Opinions of Counsel index

Senior citizens exemption (income requirement) (Social Security - retroactive payment) - Real Property Tax Law, § 467:

For purposes of determining income eligibility for the senior citizens exemption, a retroactive Social Security payment received by an applicant is considered income in the year that the payment is received.

We have received an inquiry concerning the senior citizens exemption (Real Property Tax Law, § 467). The assessor states that a resident previously received the exemption, {1} but that she received a $10,000 payment from the Social Security Administration apparently to compensate for some years of underpayment of benefits. Adding this one time payment to her income would disqualify her from eligibility for the senior citizens exemption, {2} and the question is if it must be considered as income.

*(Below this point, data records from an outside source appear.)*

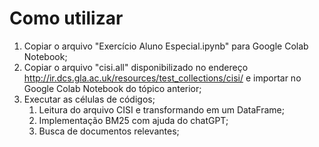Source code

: # Como utilizar

1) Copiar o arquivo "Exercício Aluno Especial.ipynb" para Google Colab Notebook;
2) Copiar o arquivo "cisi.all" disponibilizado no endereço http://ir.dcs.gla.ac.uk/resources/test_collections/cisi/ e importar no Google Colab Notebook do tópico anterior;
3) Executar as células de códigos;
	1) Leitura do arquivo CISI e transformando em um DataFrame;
	2) Implementação BM25 com ajuda do chatGPT;
	3) Busca de documentos relevantes;

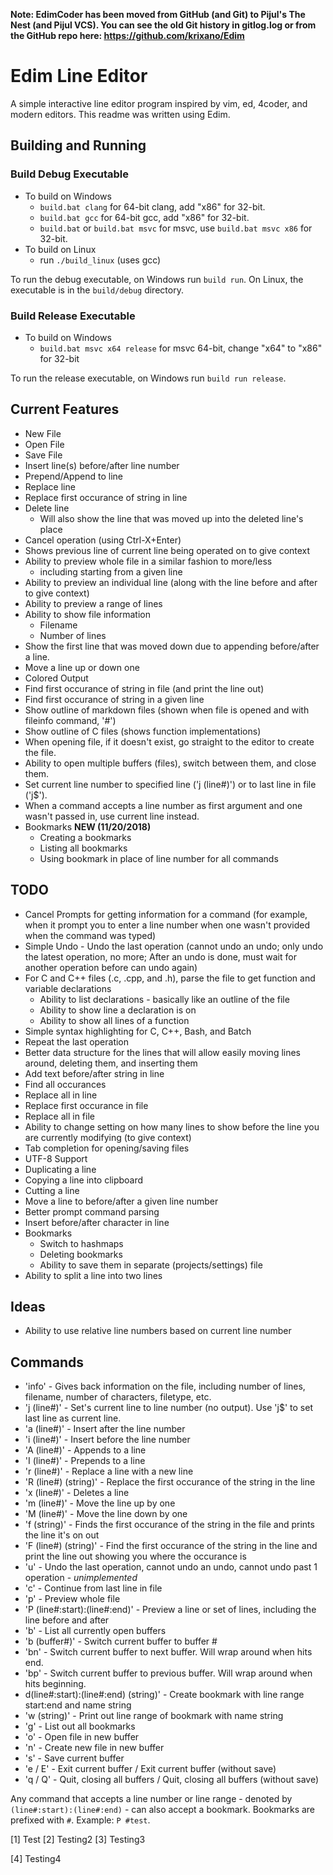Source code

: **Note: EdimCoder has been moved from GitHub (and Git) to Pijul's The Nest (and Pijul VCS). You can see the old Git history in gitlog.log or from the GitHub repo here: https://github.com/krixano/Edim**

# Edim Line Editor
A simple interactive line editor program inspired by vim, ed, 4coder, and modern editors.
This readme was written using Edim.

## Building and Running

### Build Debug Executable
* To build on Windows
  - `build.bat clang` for 64-bit clang, add "x86" for 32-bit.
  - `build.bat gcc` for 64-bit gcc, add "x86" for 32-bit.
  - `build.bat` or `build.bat msvc` for msvc, use `build.bat msvc x86` for 32-bit.
* To build on Linux
  - run `./build_linux` (uses gcc)

To run the debug executable, on Windows run `build run`. On Linux, the executable is in the `build/debug` directory.

### Build Release Executable
* To build on Windows
  - `build.bat msvc x64 release` for msvc 64-bit, change "x64" to "x86" for 32-bit

To run the release executable, on Windows run `build run release`.

## Current Features
* New File
* Open File
* Save File
* Insert line(s) before/after line number
* Prepend/Append to line
* Replace line
* Replace first occurance of string in line
* Delete line
  - Will also show the line that was moved up into the deleted line's place
* Cancel operation (using Ctrl-X+Enter)
* Shows previous line of current line being operated on to give context
* Ability to preview whole file in a similar fashion to more/less
  - including starting from a given line
* Ability to preview an individual line (along with the line before and after to give context)
* Ability to preview a range of lines
* Ability to show file information
  - Filename
  - Number of lines
* Show the first line that was moved down due to appending before/after a line.
* Move a line up or down one
* Colored Output
* Find first occurance of string in file (and print the line out)
* Find first occurance of string in a given line
* Show outline of markdown files (shown when file is opened and with fileinfo command, '#')
* Show outline of C files (shows function implementations)
* When opening file, if it doesn't exist, go straight to the editor to create the file.
* Ability to open multiple buffers (files), switch between them, and close them.
* Set current line number to specified line ('j (line#)') or to last line in file ('j$').
* When a command accepts a line number as first argument and one wasn't passed in, use current line instead.
* Bookmarks **NEW (11/20/2018)**
  - Creating a bookmarks
  - Listing all bookmarks
  - Using bookmark in place of line number for all commands

## TODO
* Cancel Prompts for getting information for a command (for example, when it prompt you to enter a line number when one wasn't provided when the command was typed)
* Simple Undo - Undo the last operation (cannot undo an undo; only undo the latest operation, no more; After an undo is done, must wait for another operation before can undo again)
* For C and C++ files (.c, .cpp, and .h), parse the file to get function and variable declarations
  - Ability to list declarations - basically like an outline of the file
  - Ability to show line a declaration is on
  - Ability to show all lines of a function
* Simple syntax highlighting for C, C++, Bash, and Batch
* Repeat the last operation
* Better data structure for the lines that will allow easily moving lines around, deleting them, and inserting them
* Add text before/after string in line
* Find all occurances
* Replace all in line
* Replace first occurance in file
* Replace all in file
* Ability to change setting on how many lines to show before the line you are currently modifying (to give context)
* Tab completion for opening/saving files
* UTF-8 Support
* Duplicating a line
* Copying a line into clipboard
* Cutting a line
* Move a line to before/after a given line number
* Better prompt command parsing
* Insert before/after character in line
* Bookmarks
  - Switch to hashmaps
  - Deleting bookmarks
  - Ability to save them in separate (projects/settings) file
* Ability to split a line into two lines

## Ideas
* Ability to use relative line numbers based on current line number

## Commands
* 'info' - Gives back information on the file, including number of lines, filename, number of characters, filetype, etc.
* 'j (line#)' - Set's current line to line number (no output). Use 'j$' to set last line as current line.
* 'a (line#)' - Insert after the line number
* 'i (line#)' - Insert before the line number
* 'A (line#)' - Appends to a line
* 'I (line#)' - Prepends to a line
* 'r (line#)' - Replace a line with a new line
* 'R (line#) (string)' - Replace the first occurance of the string in the line
* 'x (line#)' - Deletes a line
* 'm (line#)' - Move the line up by one
* 'M (line#)' - Move the line down by one
* 'f (string)' - Finds the first occurance of the string in the file and prints the line it's on out
* 'F (line#) (string)' - Find the first occurance of the string in the line and print the line out showing you where the occurance is
* 'u' - Undo the last operation, cannot undo an undo, cannot undo past 1 operation - *unimplemented*
* 'c' - Continue from last line in file
* 'p' - Preview whole file
* 'P (line#:start):(line#:end)' - Preview a line or set of lines, including the line before and after
* 'b' - List all currently open buffers
* 'b (buffer#)' - Switch current buffer to buffer #
* 'bn' - Switch current buffer to next buffer. Will wrap around when hits end.
* 'bp' - Switch current buffer to previous buffer. Will wrap around when hits beginning.
* d(line#:start):(line#:end) (string)' - Create bookmark with line range start:end and name string
* 'w (string)' - Print out line range of bookmark with name string
* 'g' - List out all bookmarks
* 'o' - Open file in new buffer
* 'n' - Create new file in new buffer
* 's' - Save current buffer
* 'e / E' - Exit current buffer / Exit current buffer (without save)
* 'q / Q' - Quit, closing all buffers / Quit, closing all buffers (without save)

Any command that accepts a line number or line range - denoted by `(line#:start):(line#:end)` - can also accept a bookmark. Bookmarks are prefixed with `#`. Example: `P #test`.



[1] Test
[2] Testing2
[3] Testing3

[4] Testing4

Income for purposes of section 467 specifically includes social security benefits and the income reporting period is the income tax year “immediately preceding the date of making application for exemption . . .” (RPTL, § 467(3)(a)). {3}  While some of the social security payments the applicant received were retroactive payments for earlier years, the applicant did in fact receive those moneys during this one particular year.

The law includes no income adjustment for retroactive social security benefits received. As the assessor notes, the applicant received the senior citizens exemption in prior years. Clearly, had the retroactive moneys been received in those years, she may have received less (or even no) exemption in some or even all of those years. In any event, the law includes no provision for reconsidering the senior citizens exemptions which may have been granted in those prior years during which the higher benefits should have been but were not received.

January 18, 2008


{1}  Note that recipients of the senior citizens exemption automatically qualify for the enhanced STAR exemption (RPTL, § 425(6)(c)) as well.

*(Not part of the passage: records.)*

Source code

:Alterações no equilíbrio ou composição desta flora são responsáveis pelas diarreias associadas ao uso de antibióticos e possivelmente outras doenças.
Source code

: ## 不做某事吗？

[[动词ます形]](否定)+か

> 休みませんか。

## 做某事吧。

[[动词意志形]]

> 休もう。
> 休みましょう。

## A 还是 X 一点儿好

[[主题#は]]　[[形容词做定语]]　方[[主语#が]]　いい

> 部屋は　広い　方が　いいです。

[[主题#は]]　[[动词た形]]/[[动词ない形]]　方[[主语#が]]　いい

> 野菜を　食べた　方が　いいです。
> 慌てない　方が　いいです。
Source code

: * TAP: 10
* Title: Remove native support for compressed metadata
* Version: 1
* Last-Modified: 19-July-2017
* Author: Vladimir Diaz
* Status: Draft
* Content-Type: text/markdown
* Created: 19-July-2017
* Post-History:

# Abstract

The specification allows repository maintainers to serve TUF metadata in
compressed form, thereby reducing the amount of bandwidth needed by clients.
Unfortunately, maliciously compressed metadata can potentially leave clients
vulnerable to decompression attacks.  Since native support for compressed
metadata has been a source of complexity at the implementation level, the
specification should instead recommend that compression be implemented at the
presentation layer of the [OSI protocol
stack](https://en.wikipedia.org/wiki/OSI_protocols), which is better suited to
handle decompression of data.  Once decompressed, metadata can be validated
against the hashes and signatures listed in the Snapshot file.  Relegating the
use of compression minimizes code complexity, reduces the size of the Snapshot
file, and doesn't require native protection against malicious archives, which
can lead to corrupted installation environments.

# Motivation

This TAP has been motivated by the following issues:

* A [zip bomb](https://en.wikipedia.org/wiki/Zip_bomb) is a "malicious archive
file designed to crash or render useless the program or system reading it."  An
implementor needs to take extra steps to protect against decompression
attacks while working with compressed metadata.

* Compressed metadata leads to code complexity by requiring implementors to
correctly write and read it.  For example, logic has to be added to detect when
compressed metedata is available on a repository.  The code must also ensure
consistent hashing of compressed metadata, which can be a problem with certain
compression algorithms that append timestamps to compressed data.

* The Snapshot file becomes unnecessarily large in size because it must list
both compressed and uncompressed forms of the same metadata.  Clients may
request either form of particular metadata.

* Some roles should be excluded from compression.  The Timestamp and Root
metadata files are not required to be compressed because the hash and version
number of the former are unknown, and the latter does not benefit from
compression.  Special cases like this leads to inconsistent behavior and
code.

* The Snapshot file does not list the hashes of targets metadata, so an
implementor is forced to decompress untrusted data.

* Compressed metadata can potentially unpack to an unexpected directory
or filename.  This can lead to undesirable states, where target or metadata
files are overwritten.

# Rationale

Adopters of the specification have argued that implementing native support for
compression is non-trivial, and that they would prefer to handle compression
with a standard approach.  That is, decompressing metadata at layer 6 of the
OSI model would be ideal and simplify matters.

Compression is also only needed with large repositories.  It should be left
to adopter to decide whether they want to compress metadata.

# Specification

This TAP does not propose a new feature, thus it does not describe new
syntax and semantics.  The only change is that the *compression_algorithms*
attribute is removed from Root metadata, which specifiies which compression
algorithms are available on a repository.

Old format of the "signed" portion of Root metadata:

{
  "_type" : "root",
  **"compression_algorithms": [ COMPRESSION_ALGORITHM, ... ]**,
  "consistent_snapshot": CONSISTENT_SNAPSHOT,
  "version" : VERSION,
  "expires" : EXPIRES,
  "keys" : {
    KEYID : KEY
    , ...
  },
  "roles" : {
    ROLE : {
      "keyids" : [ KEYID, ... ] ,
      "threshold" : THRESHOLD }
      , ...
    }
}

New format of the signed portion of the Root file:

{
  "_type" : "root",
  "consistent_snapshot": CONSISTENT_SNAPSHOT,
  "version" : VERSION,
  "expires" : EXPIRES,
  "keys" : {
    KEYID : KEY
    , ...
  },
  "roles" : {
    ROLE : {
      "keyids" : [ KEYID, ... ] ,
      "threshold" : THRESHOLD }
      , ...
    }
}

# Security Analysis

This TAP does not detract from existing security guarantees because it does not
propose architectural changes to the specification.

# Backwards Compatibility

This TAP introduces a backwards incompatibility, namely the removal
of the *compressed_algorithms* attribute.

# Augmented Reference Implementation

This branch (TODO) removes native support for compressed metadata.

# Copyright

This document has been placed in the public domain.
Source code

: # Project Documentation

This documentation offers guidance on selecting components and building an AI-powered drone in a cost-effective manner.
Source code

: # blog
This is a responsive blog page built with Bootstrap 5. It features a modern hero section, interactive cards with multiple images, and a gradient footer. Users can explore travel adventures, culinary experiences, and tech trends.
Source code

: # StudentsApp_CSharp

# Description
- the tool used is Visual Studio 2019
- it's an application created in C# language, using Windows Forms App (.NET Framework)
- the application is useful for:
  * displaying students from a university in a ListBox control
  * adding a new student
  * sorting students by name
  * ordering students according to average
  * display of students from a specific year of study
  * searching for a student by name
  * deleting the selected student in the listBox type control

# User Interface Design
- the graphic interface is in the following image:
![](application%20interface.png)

{2}  Presumably, given the significantly higher income limit applicable to the enhanced STAR exemption, it will not disqualify her from that exemption, even if some or all of the $10,000 is included in her federal adjusted gross income which, after deduction of taxable distributions from individual retirement accounts, determines income eligibility for that exemption (§ 425(4)(b)(ii)).

{3}  We addressed the income reporting period applicable to section 467 in 10 Op.Counsel SBRPS No. 47.